Есть такое геологическое понятие — эпоха орогенеза или горообразования. Это тот непредсказуемый созидательный период, когда усилием земных недр начинает неуклонно вздыматься горная страна, сминая и перекристаллизовывая исходные породы, изливаясь магмой, воздымается, претерпевая разломы, сбросы и надвиги, а поднявшись, стоит, единая всеми своими вершинами.

Есть другая эпоха — эпоха пенеплеа: разрушения, смыва и выравнивания. Но при любом выравнивании не обходится без «оттанцов», наподобие красноярских столбов или просто крепеньких шишей, пощаженных эрозией. Любому такому останцу, столбу или шишу вольно считать себя истинной вершиной, если только он предпочтет отвергнуть единственный критерий — высоту над уровнем моря, над «нулем кронштадского футштока», как говорят геодезисты.

(Применительно к культуре — теперь самый апогей этой эпохи, но не о том речь).

Питерские поэты, друзья моей юности, — вы вершины поднявшейся некогда горной страны, и не вам завидовать удачливости нынешних шишей, и не вам мериться головами друг с другом.

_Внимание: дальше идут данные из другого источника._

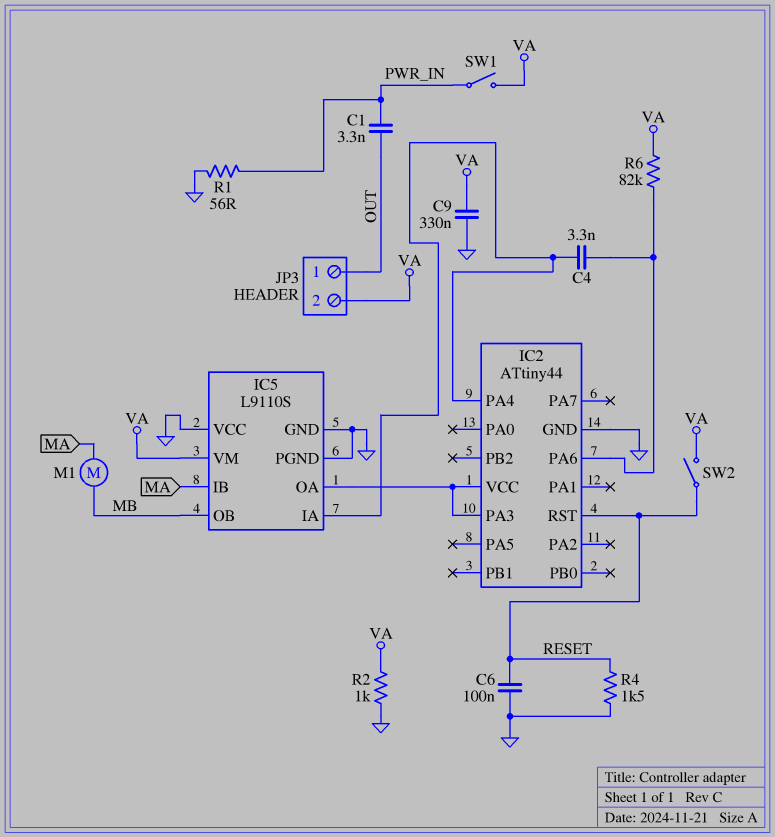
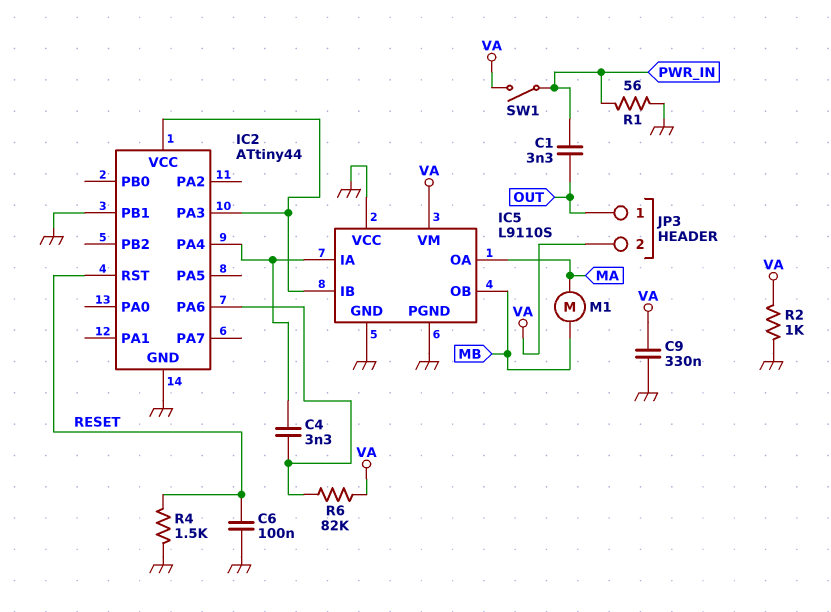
IC2 pin PB1: none -> GND
IC5 pin IB: MA -> IC2/PA3
IC5 pin OA: IC2/PA3 -> MA
SW2: switch (RESET, VA) -> none

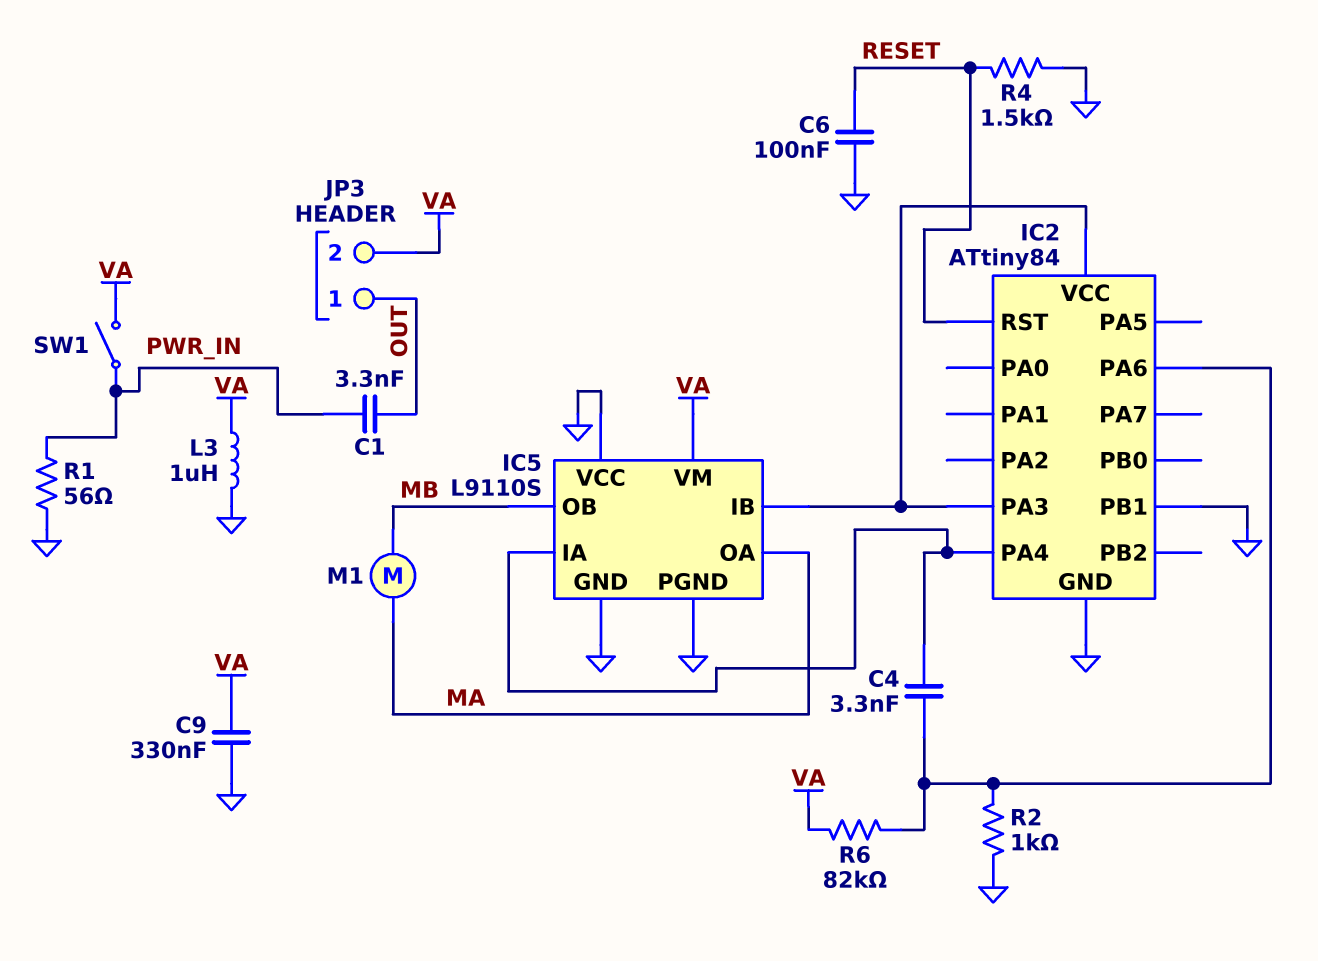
IC2: ATtiny44 -> ATtiny84
L3: none -> 1uH (GND, VA)
R2: 1k (GND, VA) -> 1k (GND, IC2/PA6)

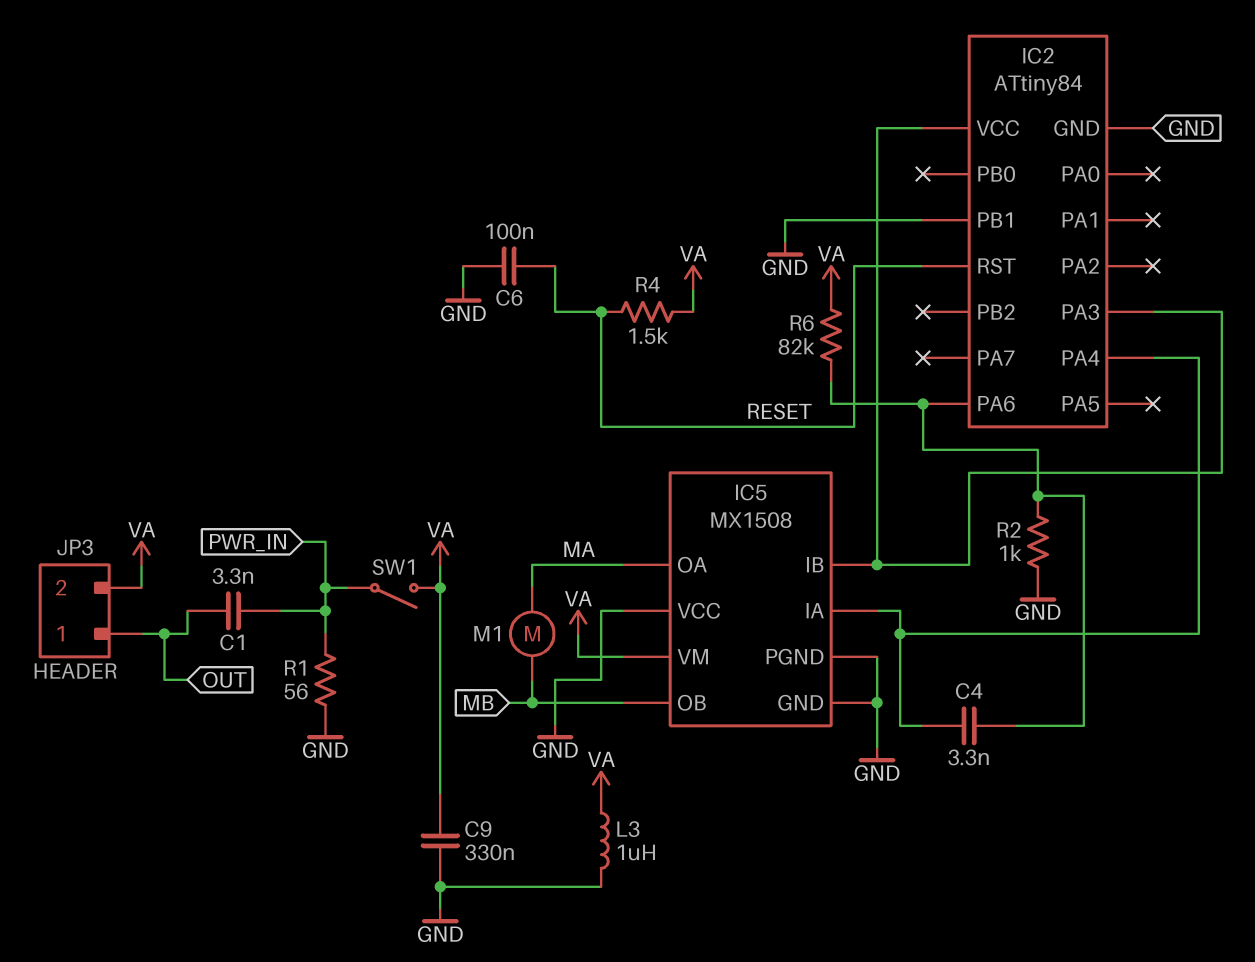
IC5: L9110S -> MX1508
R4: 1.5k (GND, RESET) -> 1.5k (RESET, VA)

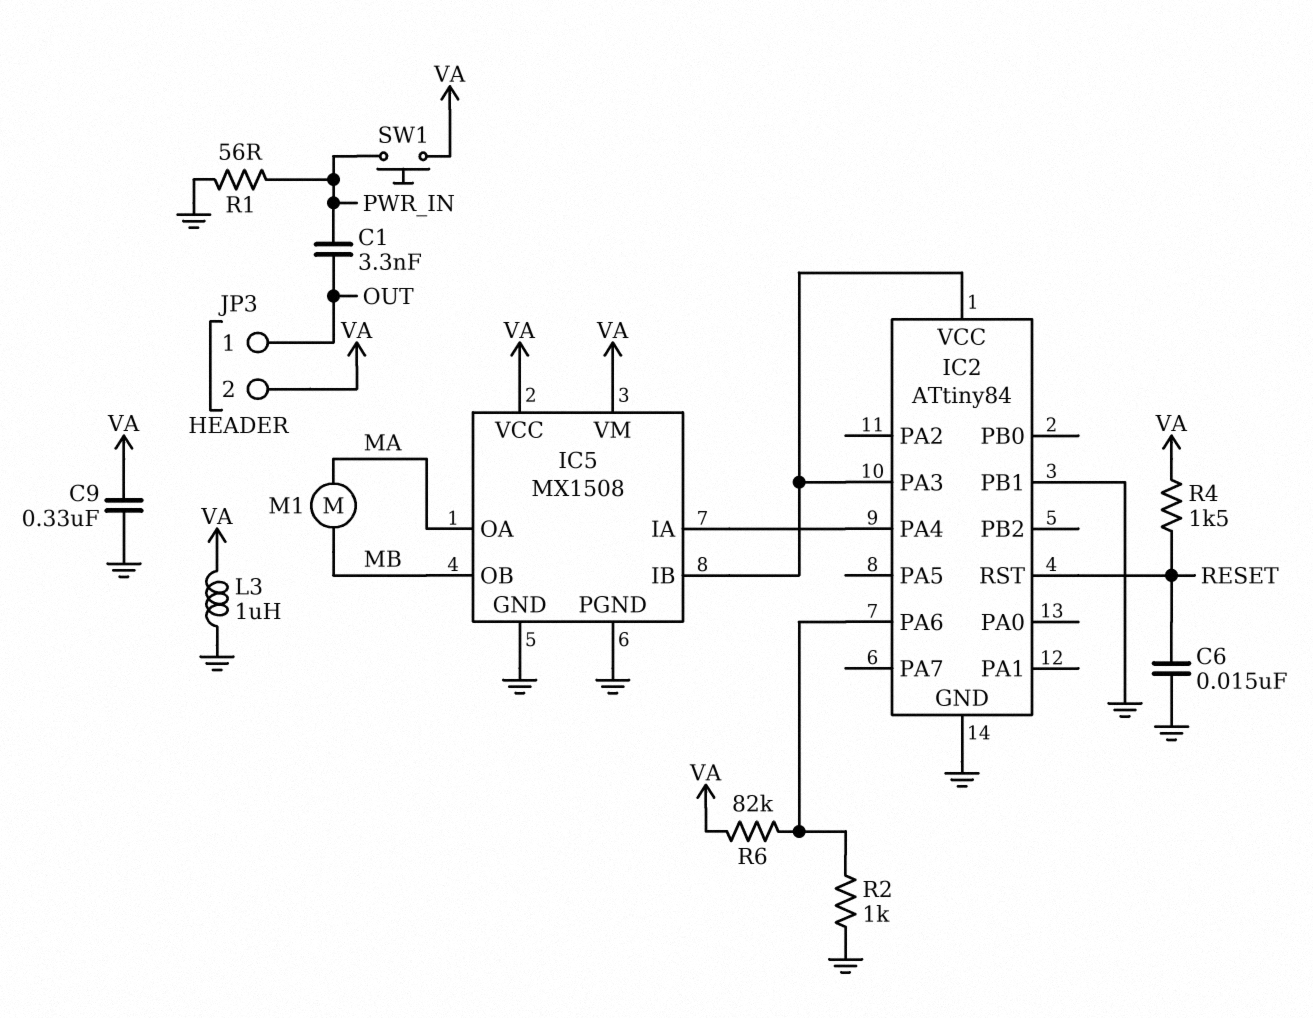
C4: 3.3nF (IC2/PA4, IC2/PA6) -> none
C6: 100nF (GND, RESET) -> 15nF (GND, RESET)
IC5 pin VCC: GND -> VA
SW1: switch (PWR_IN, VA) -> button (PWR_IN, VA)

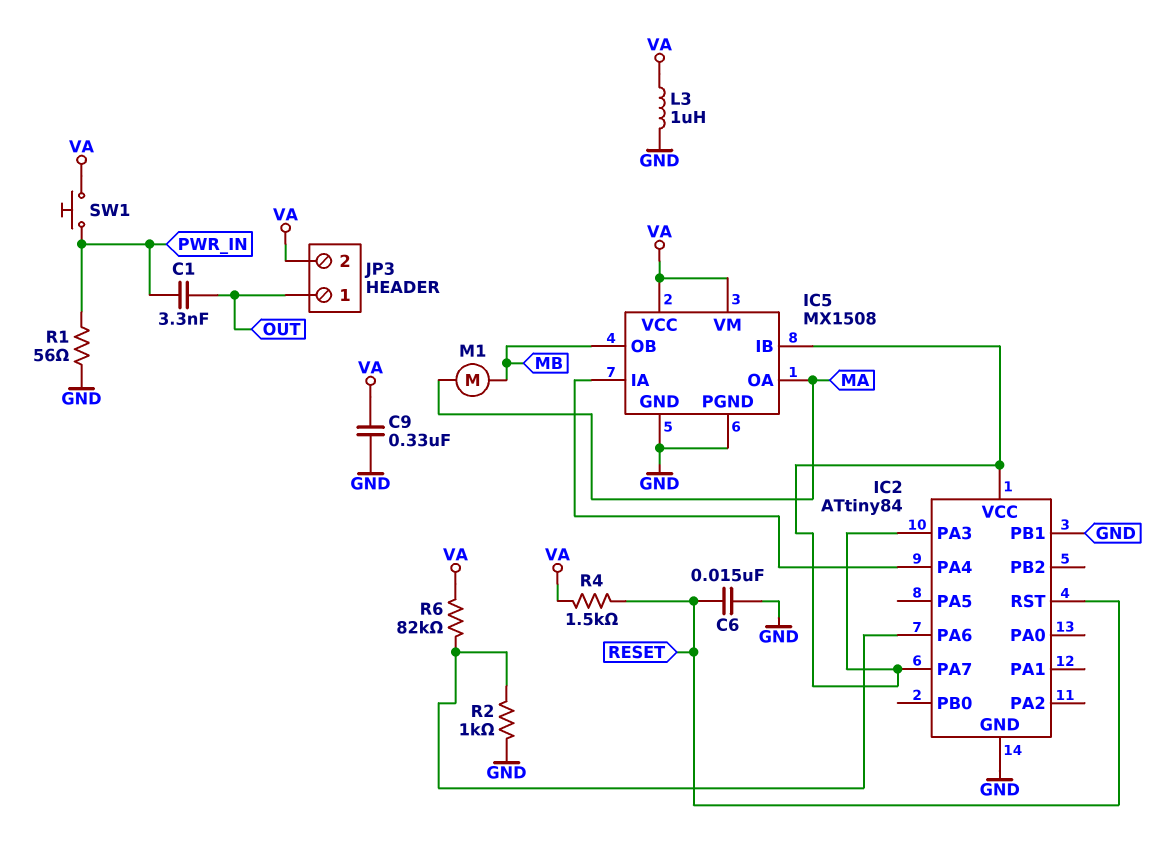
IC2 pin PA7: none -> IC2/PA3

И еще одно хочу сказать я напоследок (и движет мною преимущественно озадаченность). После нескольких снисходительных печатных попыток критики затолкать меня сначала в «юмористы», затем — в «типично геологические поэты», она, эта критика, перестала замечать меня вовсе.

На всем протяжении литературной работы я не имел о своем творчестве ни одного, сколько-нибудь серьезного высказывания. Книги мои раскупались быстро, в букинистических магазинах мне их никогда не доводилось встречать, стало быть, книги эти либо сдавались читателями непосредственно в макулатуру, либо все же оставались у них на полках. Я писал стихи — глухо, писал прозу — глухо, писал детские книги, фантастику, наконец, — глухо и глухо. Ни к одной «обойме», хвалимой критикой или поносимой ею, я никогда не бывал причислен.